┌─ Dataset content
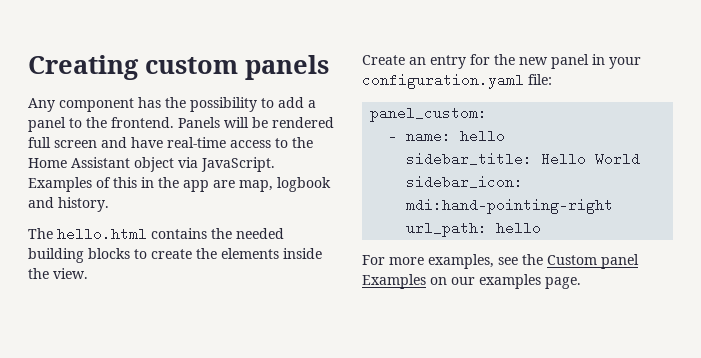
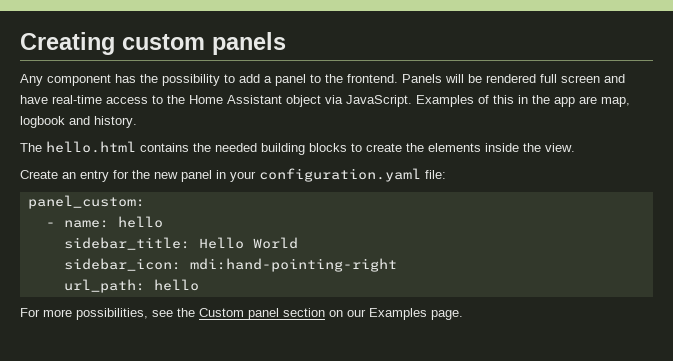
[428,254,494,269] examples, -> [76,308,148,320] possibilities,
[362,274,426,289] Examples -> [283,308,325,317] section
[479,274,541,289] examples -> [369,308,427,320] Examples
└─
┌─ Dataset content
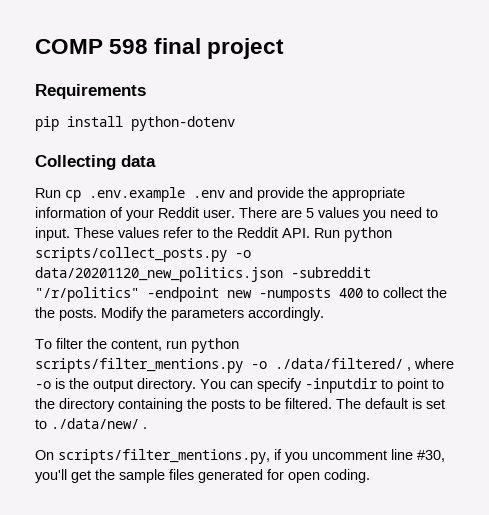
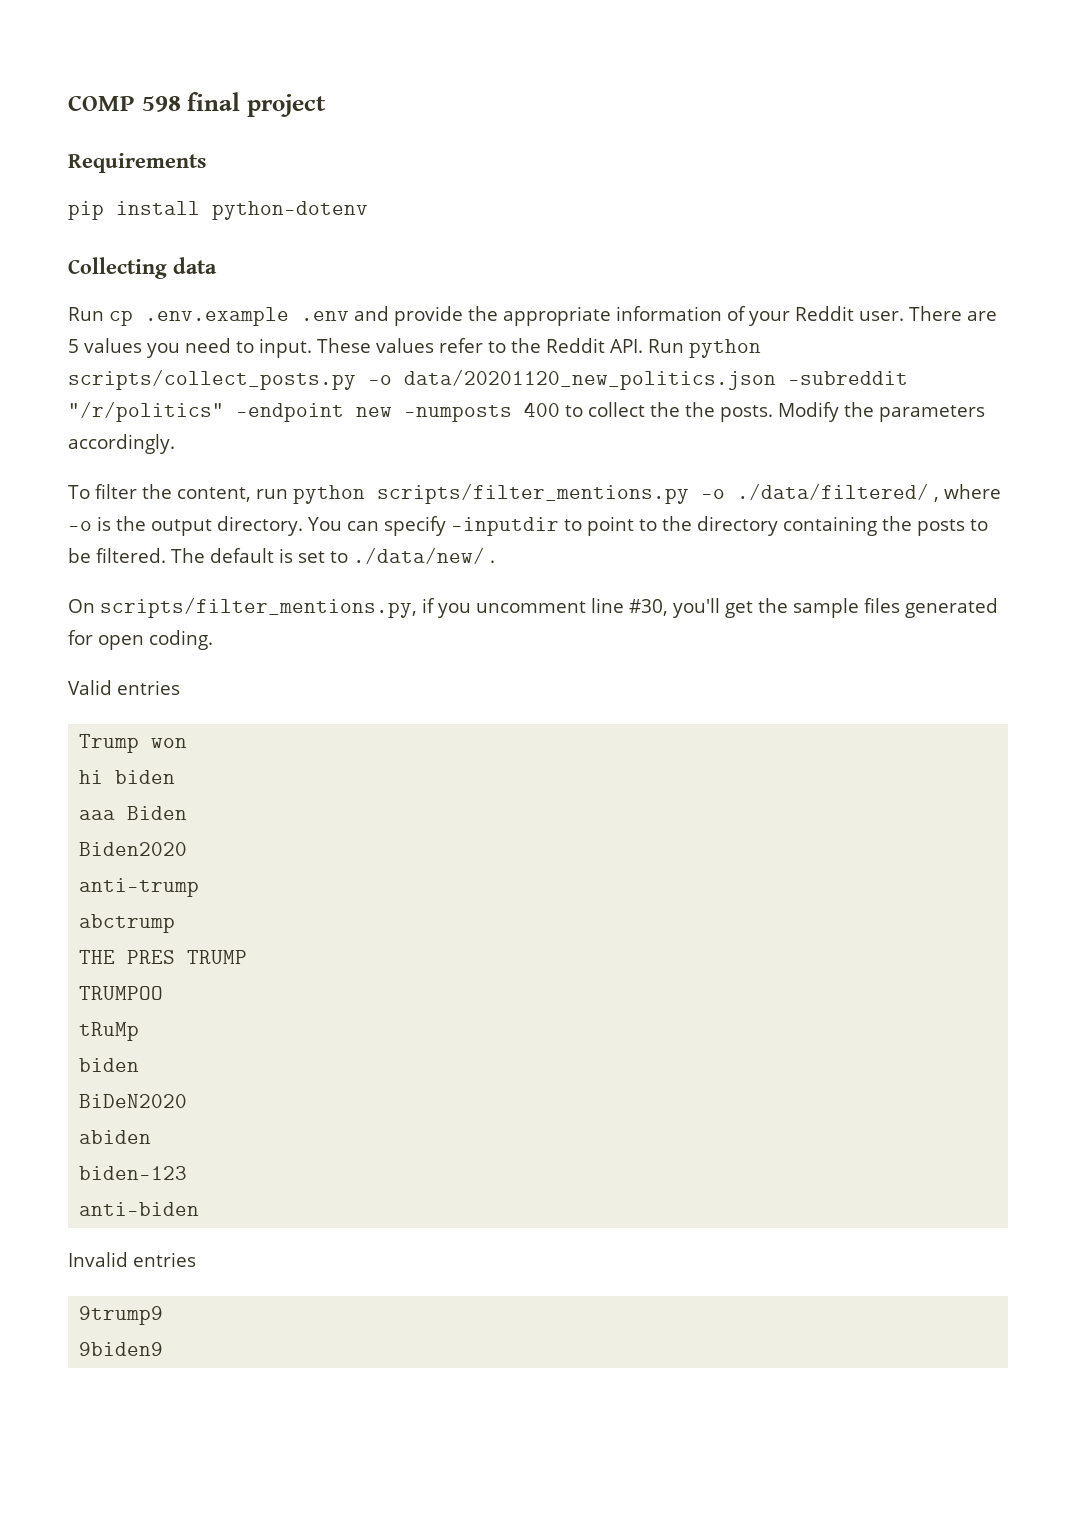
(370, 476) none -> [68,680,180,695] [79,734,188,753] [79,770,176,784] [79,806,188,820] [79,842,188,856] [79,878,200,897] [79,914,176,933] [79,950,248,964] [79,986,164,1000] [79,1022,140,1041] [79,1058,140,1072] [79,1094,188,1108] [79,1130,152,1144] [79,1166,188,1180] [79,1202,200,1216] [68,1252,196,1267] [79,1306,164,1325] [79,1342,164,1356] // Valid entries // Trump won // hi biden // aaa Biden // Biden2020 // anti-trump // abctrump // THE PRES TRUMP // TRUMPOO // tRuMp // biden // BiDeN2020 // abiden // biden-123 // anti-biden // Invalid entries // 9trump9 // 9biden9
└─
┌─ Dataset content
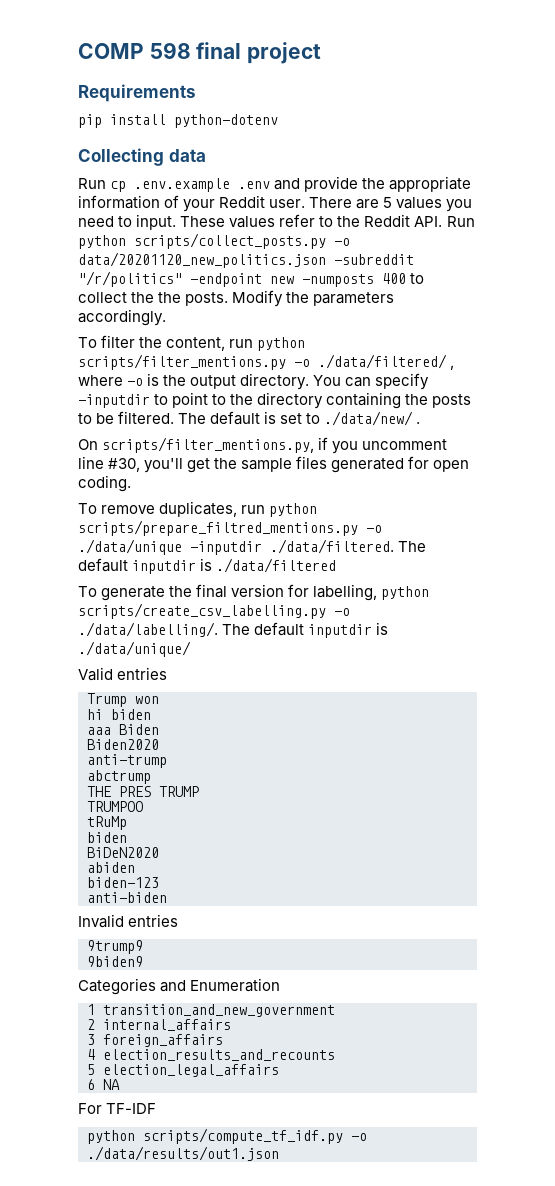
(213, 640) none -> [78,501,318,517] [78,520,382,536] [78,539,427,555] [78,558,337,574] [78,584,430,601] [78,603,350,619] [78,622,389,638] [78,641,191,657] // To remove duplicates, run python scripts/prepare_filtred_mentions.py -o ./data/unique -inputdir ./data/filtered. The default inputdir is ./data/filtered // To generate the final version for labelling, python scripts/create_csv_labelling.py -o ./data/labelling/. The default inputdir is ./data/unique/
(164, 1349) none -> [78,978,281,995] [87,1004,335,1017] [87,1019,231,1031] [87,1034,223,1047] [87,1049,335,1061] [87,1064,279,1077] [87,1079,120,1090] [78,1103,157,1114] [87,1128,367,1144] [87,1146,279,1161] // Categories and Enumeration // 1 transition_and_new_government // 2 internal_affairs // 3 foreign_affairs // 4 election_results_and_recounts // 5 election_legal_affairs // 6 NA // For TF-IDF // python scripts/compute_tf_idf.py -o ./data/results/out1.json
└─
> Task directions: The expected answer is an exact copy of the lines above, beginning at the line with "[428,254,494,269] examples, ->" and ending at the line with "[479,274,541,289] examples ->", with both ends in.

> Task result:
[428,254,494,269] examples, -> [76,308,148,320] possibilities,
[362,274,426,289] Examples -> [283,308,325,317] section
[479,274,541,289] examples -> [369,308,427,320] Examples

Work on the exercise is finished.